Rondom dit tijdstip heeft het Marktplaats-account ‘ [naam 2] ’ vanaf het IP-adres gekoppeld aan het woonadres van verdachte aan [naam 3] berichten gestuurd als: “Ik ben er” en “U laat mij helemaal uit Diemen komen om niet te reageren?”.
De rechtbank gaat er hierbij van uit dat verdachte contact had met de personen bij de woning aan de [adres slachtoffer 3] omdat hij anders niet kon weten dat er geen contact was met [naam 3] .

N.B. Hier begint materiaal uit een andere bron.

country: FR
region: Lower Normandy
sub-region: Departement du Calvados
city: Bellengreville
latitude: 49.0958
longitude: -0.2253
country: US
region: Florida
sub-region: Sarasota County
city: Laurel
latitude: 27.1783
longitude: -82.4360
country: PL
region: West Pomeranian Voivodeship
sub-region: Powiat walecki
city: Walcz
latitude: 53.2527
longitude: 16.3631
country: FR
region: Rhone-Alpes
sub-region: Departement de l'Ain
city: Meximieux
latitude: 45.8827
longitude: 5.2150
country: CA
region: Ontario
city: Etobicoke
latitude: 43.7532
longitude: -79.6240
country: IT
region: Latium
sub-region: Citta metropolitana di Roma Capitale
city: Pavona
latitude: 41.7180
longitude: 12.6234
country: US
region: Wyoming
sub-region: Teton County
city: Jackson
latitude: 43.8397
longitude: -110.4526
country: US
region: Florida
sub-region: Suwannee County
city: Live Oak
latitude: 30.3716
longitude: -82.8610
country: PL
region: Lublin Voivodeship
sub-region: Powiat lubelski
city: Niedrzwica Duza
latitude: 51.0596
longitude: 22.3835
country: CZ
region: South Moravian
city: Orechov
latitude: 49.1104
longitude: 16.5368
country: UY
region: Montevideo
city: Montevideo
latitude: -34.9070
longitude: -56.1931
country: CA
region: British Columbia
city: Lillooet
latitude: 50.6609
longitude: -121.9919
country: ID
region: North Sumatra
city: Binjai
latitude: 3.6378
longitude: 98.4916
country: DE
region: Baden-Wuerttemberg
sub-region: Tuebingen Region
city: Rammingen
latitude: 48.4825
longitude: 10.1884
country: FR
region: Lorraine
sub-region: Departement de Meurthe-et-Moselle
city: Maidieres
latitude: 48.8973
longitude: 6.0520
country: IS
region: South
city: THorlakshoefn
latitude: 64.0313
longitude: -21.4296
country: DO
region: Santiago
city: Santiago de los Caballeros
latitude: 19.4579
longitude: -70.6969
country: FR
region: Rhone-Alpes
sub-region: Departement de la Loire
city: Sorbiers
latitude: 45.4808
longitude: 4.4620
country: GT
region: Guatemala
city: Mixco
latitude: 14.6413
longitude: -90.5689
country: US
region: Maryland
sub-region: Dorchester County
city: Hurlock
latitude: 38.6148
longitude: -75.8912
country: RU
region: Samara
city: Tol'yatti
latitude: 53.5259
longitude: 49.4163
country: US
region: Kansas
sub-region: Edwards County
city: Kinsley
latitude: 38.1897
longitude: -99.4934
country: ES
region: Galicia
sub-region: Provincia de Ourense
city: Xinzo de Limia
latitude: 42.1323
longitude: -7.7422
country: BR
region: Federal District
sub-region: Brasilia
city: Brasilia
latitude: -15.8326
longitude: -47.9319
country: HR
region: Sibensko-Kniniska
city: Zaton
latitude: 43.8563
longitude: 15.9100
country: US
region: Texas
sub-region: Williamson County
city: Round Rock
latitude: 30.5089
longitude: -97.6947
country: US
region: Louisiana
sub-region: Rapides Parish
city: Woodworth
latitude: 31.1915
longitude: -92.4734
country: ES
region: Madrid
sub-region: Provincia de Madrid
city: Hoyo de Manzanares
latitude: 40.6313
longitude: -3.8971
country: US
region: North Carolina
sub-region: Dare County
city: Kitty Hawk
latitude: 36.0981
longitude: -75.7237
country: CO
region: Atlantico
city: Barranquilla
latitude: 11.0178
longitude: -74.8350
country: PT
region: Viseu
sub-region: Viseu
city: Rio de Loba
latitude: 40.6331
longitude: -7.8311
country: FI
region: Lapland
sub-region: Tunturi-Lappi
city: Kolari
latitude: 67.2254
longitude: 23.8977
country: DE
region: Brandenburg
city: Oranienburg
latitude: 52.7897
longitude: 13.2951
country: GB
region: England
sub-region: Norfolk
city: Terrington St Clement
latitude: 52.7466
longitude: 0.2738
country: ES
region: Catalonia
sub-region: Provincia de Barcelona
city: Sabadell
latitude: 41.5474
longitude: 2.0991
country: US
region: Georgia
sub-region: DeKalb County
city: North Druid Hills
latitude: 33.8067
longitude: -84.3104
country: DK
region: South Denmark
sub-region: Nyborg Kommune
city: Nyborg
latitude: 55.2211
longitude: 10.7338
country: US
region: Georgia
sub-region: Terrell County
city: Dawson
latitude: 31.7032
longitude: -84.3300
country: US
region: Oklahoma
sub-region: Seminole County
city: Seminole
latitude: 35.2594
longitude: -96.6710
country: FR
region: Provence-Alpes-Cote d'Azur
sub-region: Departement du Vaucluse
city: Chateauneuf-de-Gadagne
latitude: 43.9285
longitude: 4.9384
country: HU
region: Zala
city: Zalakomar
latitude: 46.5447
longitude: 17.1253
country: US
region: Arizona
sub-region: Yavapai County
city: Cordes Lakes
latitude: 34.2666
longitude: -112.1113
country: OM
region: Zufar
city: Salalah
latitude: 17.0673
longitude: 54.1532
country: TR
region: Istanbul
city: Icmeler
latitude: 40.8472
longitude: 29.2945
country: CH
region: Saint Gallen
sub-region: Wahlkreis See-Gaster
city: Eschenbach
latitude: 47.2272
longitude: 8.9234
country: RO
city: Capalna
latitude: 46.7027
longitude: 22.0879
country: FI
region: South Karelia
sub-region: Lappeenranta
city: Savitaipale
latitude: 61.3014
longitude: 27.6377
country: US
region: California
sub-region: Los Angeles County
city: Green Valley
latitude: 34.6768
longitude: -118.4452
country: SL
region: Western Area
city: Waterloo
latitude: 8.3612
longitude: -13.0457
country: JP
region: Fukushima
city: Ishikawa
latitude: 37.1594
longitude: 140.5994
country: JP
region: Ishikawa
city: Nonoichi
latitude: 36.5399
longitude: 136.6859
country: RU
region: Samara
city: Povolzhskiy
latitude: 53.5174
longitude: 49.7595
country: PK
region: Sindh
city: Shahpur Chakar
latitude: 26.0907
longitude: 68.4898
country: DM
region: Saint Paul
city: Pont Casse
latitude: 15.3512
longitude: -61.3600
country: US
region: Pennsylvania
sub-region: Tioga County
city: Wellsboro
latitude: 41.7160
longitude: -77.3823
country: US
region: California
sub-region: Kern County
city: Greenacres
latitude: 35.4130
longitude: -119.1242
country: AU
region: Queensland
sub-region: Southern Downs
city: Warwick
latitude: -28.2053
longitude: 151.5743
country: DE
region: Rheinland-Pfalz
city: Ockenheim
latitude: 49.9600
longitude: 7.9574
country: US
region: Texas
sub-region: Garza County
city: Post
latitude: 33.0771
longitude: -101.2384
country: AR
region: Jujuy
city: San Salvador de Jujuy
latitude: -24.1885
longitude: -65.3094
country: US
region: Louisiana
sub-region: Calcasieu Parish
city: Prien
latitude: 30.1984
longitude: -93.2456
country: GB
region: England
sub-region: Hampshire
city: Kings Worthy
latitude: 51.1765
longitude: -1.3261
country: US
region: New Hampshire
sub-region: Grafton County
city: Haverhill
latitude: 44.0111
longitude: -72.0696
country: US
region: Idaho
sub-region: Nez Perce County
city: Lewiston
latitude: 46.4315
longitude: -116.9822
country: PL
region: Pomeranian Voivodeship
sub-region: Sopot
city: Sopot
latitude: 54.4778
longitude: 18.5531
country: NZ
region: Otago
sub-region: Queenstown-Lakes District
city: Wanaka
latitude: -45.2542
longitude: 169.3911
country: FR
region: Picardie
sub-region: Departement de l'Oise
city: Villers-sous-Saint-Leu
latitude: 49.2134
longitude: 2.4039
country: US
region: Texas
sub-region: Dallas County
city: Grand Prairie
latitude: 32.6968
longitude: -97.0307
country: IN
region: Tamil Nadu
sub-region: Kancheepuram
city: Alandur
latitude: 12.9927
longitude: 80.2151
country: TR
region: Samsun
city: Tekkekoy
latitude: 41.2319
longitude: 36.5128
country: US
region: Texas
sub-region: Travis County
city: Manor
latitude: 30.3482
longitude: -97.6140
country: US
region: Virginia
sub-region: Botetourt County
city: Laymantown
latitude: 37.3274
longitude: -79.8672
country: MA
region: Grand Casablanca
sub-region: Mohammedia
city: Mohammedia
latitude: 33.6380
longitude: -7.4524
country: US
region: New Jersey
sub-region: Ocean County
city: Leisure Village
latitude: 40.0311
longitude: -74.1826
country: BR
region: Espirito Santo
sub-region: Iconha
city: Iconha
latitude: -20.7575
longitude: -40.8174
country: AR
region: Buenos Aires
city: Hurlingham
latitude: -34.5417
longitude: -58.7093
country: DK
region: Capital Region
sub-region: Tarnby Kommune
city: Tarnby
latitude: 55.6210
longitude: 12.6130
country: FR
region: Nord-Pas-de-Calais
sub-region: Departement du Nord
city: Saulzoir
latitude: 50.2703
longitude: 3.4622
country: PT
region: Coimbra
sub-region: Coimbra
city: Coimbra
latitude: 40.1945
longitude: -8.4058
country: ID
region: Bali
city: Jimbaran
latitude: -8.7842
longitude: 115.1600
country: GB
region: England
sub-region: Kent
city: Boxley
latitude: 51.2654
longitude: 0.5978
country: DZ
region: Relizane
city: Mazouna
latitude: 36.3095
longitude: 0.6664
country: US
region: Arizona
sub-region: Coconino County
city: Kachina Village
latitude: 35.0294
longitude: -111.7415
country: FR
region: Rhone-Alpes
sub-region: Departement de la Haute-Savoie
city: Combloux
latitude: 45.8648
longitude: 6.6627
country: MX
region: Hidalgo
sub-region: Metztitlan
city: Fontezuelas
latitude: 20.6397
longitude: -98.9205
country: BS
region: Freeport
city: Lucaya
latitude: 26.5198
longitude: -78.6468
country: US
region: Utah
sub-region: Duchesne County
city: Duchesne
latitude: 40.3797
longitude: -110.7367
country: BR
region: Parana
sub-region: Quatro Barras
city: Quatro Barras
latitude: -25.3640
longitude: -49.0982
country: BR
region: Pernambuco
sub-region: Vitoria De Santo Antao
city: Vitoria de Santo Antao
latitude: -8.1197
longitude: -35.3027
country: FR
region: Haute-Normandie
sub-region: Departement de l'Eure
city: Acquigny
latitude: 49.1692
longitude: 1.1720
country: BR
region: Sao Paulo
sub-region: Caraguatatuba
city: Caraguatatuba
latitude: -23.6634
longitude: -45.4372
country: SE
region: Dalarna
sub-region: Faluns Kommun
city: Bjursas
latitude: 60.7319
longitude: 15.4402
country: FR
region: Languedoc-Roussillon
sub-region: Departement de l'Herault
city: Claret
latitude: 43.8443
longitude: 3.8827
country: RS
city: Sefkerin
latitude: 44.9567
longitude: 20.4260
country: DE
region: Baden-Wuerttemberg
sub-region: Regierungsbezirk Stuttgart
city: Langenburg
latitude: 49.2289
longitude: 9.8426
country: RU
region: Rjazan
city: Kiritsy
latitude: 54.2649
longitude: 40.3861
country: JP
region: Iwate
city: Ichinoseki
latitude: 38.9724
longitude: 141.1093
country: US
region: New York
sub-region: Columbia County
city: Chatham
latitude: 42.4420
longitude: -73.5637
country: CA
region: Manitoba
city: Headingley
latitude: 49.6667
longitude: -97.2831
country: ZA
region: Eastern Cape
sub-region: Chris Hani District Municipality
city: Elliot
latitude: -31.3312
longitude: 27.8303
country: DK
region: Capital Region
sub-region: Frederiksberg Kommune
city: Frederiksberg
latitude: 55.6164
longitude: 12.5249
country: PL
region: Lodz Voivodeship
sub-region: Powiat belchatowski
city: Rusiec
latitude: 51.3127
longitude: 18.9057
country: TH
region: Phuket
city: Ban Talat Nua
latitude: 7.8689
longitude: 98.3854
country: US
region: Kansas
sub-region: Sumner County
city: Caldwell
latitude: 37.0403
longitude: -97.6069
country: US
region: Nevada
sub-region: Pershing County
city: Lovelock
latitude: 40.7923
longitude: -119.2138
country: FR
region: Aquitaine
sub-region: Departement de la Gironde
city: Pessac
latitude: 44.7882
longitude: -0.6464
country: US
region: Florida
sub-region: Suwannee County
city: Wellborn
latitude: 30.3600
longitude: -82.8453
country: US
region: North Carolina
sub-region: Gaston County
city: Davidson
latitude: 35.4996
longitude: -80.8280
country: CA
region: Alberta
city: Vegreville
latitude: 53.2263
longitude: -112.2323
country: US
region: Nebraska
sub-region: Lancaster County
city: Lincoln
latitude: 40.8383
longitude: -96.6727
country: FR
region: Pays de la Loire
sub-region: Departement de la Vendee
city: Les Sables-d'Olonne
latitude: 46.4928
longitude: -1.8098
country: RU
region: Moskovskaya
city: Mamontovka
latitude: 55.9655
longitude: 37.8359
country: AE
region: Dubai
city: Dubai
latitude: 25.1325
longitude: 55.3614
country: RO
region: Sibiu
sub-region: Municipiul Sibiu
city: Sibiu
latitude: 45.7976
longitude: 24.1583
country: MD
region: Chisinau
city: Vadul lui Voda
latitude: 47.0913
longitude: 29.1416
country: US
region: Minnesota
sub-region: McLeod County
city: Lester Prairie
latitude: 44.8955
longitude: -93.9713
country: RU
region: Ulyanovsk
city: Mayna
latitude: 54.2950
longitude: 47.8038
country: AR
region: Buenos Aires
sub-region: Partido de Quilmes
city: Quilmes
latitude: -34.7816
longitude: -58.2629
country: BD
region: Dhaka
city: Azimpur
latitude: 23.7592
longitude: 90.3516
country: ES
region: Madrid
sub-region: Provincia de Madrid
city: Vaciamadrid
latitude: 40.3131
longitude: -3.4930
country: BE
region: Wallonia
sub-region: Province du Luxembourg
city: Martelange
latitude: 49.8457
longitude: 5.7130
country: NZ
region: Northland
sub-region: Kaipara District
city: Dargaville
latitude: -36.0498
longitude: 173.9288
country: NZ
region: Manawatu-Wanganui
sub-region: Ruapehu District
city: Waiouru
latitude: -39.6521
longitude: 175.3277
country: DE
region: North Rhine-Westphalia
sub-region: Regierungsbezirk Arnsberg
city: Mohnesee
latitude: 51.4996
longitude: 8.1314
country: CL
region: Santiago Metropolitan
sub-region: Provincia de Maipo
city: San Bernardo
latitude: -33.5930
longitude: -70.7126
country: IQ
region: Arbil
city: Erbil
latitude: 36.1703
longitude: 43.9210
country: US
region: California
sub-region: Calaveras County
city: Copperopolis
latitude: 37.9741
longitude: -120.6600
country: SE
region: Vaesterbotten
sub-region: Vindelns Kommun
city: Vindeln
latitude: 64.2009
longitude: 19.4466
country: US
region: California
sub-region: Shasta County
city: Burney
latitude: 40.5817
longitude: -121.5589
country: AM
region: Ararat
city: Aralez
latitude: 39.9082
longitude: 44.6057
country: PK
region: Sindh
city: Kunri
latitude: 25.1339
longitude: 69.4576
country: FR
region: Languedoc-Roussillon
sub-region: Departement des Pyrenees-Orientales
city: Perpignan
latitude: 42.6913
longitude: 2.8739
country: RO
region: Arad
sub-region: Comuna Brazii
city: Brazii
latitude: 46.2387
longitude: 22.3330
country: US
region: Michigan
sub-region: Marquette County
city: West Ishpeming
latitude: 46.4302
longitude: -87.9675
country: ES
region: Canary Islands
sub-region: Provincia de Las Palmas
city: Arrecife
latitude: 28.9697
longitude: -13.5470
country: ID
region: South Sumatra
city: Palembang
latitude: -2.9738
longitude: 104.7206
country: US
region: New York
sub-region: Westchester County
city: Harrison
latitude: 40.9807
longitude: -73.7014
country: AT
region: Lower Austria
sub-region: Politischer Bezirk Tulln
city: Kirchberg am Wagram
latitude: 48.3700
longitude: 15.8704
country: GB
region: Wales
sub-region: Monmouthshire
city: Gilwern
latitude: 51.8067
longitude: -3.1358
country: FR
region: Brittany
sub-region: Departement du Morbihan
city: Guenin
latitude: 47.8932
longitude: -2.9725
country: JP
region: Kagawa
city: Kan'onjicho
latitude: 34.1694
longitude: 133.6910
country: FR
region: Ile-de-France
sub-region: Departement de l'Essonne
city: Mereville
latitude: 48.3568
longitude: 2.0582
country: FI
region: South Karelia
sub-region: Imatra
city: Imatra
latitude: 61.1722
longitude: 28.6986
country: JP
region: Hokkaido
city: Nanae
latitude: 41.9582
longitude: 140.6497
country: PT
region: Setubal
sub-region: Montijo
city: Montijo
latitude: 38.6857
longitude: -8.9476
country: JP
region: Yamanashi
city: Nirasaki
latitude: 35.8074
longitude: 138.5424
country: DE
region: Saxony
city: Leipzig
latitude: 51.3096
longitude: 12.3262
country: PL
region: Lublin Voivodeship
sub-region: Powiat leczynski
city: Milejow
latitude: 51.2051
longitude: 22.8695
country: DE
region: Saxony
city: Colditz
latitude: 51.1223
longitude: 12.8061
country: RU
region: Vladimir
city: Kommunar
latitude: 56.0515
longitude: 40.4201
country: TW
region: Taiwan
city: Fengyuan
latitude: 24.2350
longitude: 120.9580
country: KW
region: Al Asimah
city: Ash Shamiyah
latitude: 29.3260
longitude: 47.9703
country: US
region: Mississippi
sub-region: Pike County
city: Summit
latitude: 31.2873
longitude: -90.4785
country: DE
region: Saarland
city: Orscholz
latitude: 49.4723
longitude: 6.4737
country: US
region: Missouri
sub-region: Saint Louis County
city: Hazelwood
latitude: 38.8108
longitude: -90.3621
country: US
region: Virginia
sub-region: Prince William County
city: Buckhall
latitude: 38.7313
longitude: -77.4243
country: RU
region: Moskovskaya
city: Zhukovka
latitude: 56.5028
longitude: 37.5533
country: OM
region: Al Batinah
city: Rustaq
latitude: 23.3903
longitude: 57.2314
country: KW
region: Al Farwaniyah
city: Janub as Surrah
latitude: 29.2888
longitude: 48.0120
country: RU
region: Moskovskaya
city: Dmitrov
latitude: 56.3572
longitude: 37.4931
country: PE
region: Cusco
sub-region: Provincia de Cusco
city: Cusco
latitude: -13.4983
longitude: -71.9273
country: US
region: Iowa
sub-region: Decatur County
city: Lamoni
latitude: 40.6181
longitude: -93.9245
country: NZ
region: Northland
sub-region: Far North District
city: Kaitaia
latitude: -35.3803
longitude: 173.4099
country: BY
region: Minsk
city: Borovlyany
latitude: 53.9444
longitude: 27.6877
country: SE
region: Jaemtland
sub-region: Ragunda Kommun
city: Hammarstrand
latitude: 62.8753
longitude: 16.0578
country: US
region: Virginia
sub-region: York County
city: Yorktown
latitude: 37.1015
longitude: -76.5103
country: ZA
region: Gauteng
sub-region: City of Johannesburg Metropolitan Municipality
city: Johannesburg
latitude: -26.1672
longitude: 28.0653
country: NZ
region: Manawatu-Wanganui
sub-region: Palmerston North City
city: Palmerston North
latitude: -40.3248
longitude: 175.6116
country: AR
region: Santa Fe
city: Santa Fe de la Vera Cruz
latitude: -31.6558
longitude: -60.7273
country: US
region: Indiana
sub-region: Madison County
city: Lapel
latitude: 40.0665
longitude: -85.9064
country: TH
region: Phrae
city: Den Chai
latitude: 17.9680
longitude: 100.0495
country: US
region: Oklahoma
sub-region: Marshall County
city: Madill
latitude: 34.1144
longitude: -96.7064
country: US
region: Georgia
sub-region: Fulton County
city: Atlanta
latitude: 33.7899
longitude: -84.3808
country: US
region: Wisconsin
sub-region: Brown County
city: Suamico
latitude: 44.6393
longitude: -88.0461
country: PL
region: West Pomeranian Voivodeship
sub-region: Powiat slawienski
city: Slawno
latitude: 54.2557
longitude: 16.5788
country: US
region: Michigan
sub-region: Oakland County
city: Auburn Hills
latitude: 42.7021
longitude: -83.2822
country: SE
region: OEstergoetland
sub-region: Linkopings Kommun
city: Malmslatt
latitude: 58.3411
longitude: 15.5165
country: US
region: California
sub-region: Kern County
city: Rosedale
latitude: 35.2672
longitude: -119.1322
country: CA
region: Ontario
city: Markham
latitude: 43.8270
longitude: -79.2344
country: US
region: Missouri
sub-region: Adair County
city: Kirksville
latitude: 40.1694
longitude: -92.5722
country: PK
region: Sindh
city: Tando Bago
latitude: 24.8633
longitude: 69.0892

Daarna is de in het zwart geklede persoon richting de auto gelopen, waarin op dat moment twee mannen zaten. Omstreeks 21.25 uur hebben de verbalisanten gezien dat op de hoek van de [adres slachtoffer 3] een man links achterin de auto stapt en dat er drie mannen in de auto zaten. Omstreeks 21.37 uur zijn [medeverdachte 5] , [medeverdachte 6] en [medeverdachte 7] aangetroffen in de auto, waarin achterin ook een vuurwapen lag. Er is in de auto of bij de aangehouden personen geen cash geld aangetroffen
Anders dan de raadsman is de rechtbank van oordeel dat hier gedragingen zijn verricht die naar hun uiterlijke verschijningsvorm moeten worden beschouwd als te zijn gericht op de voltooiing van de woningoverval.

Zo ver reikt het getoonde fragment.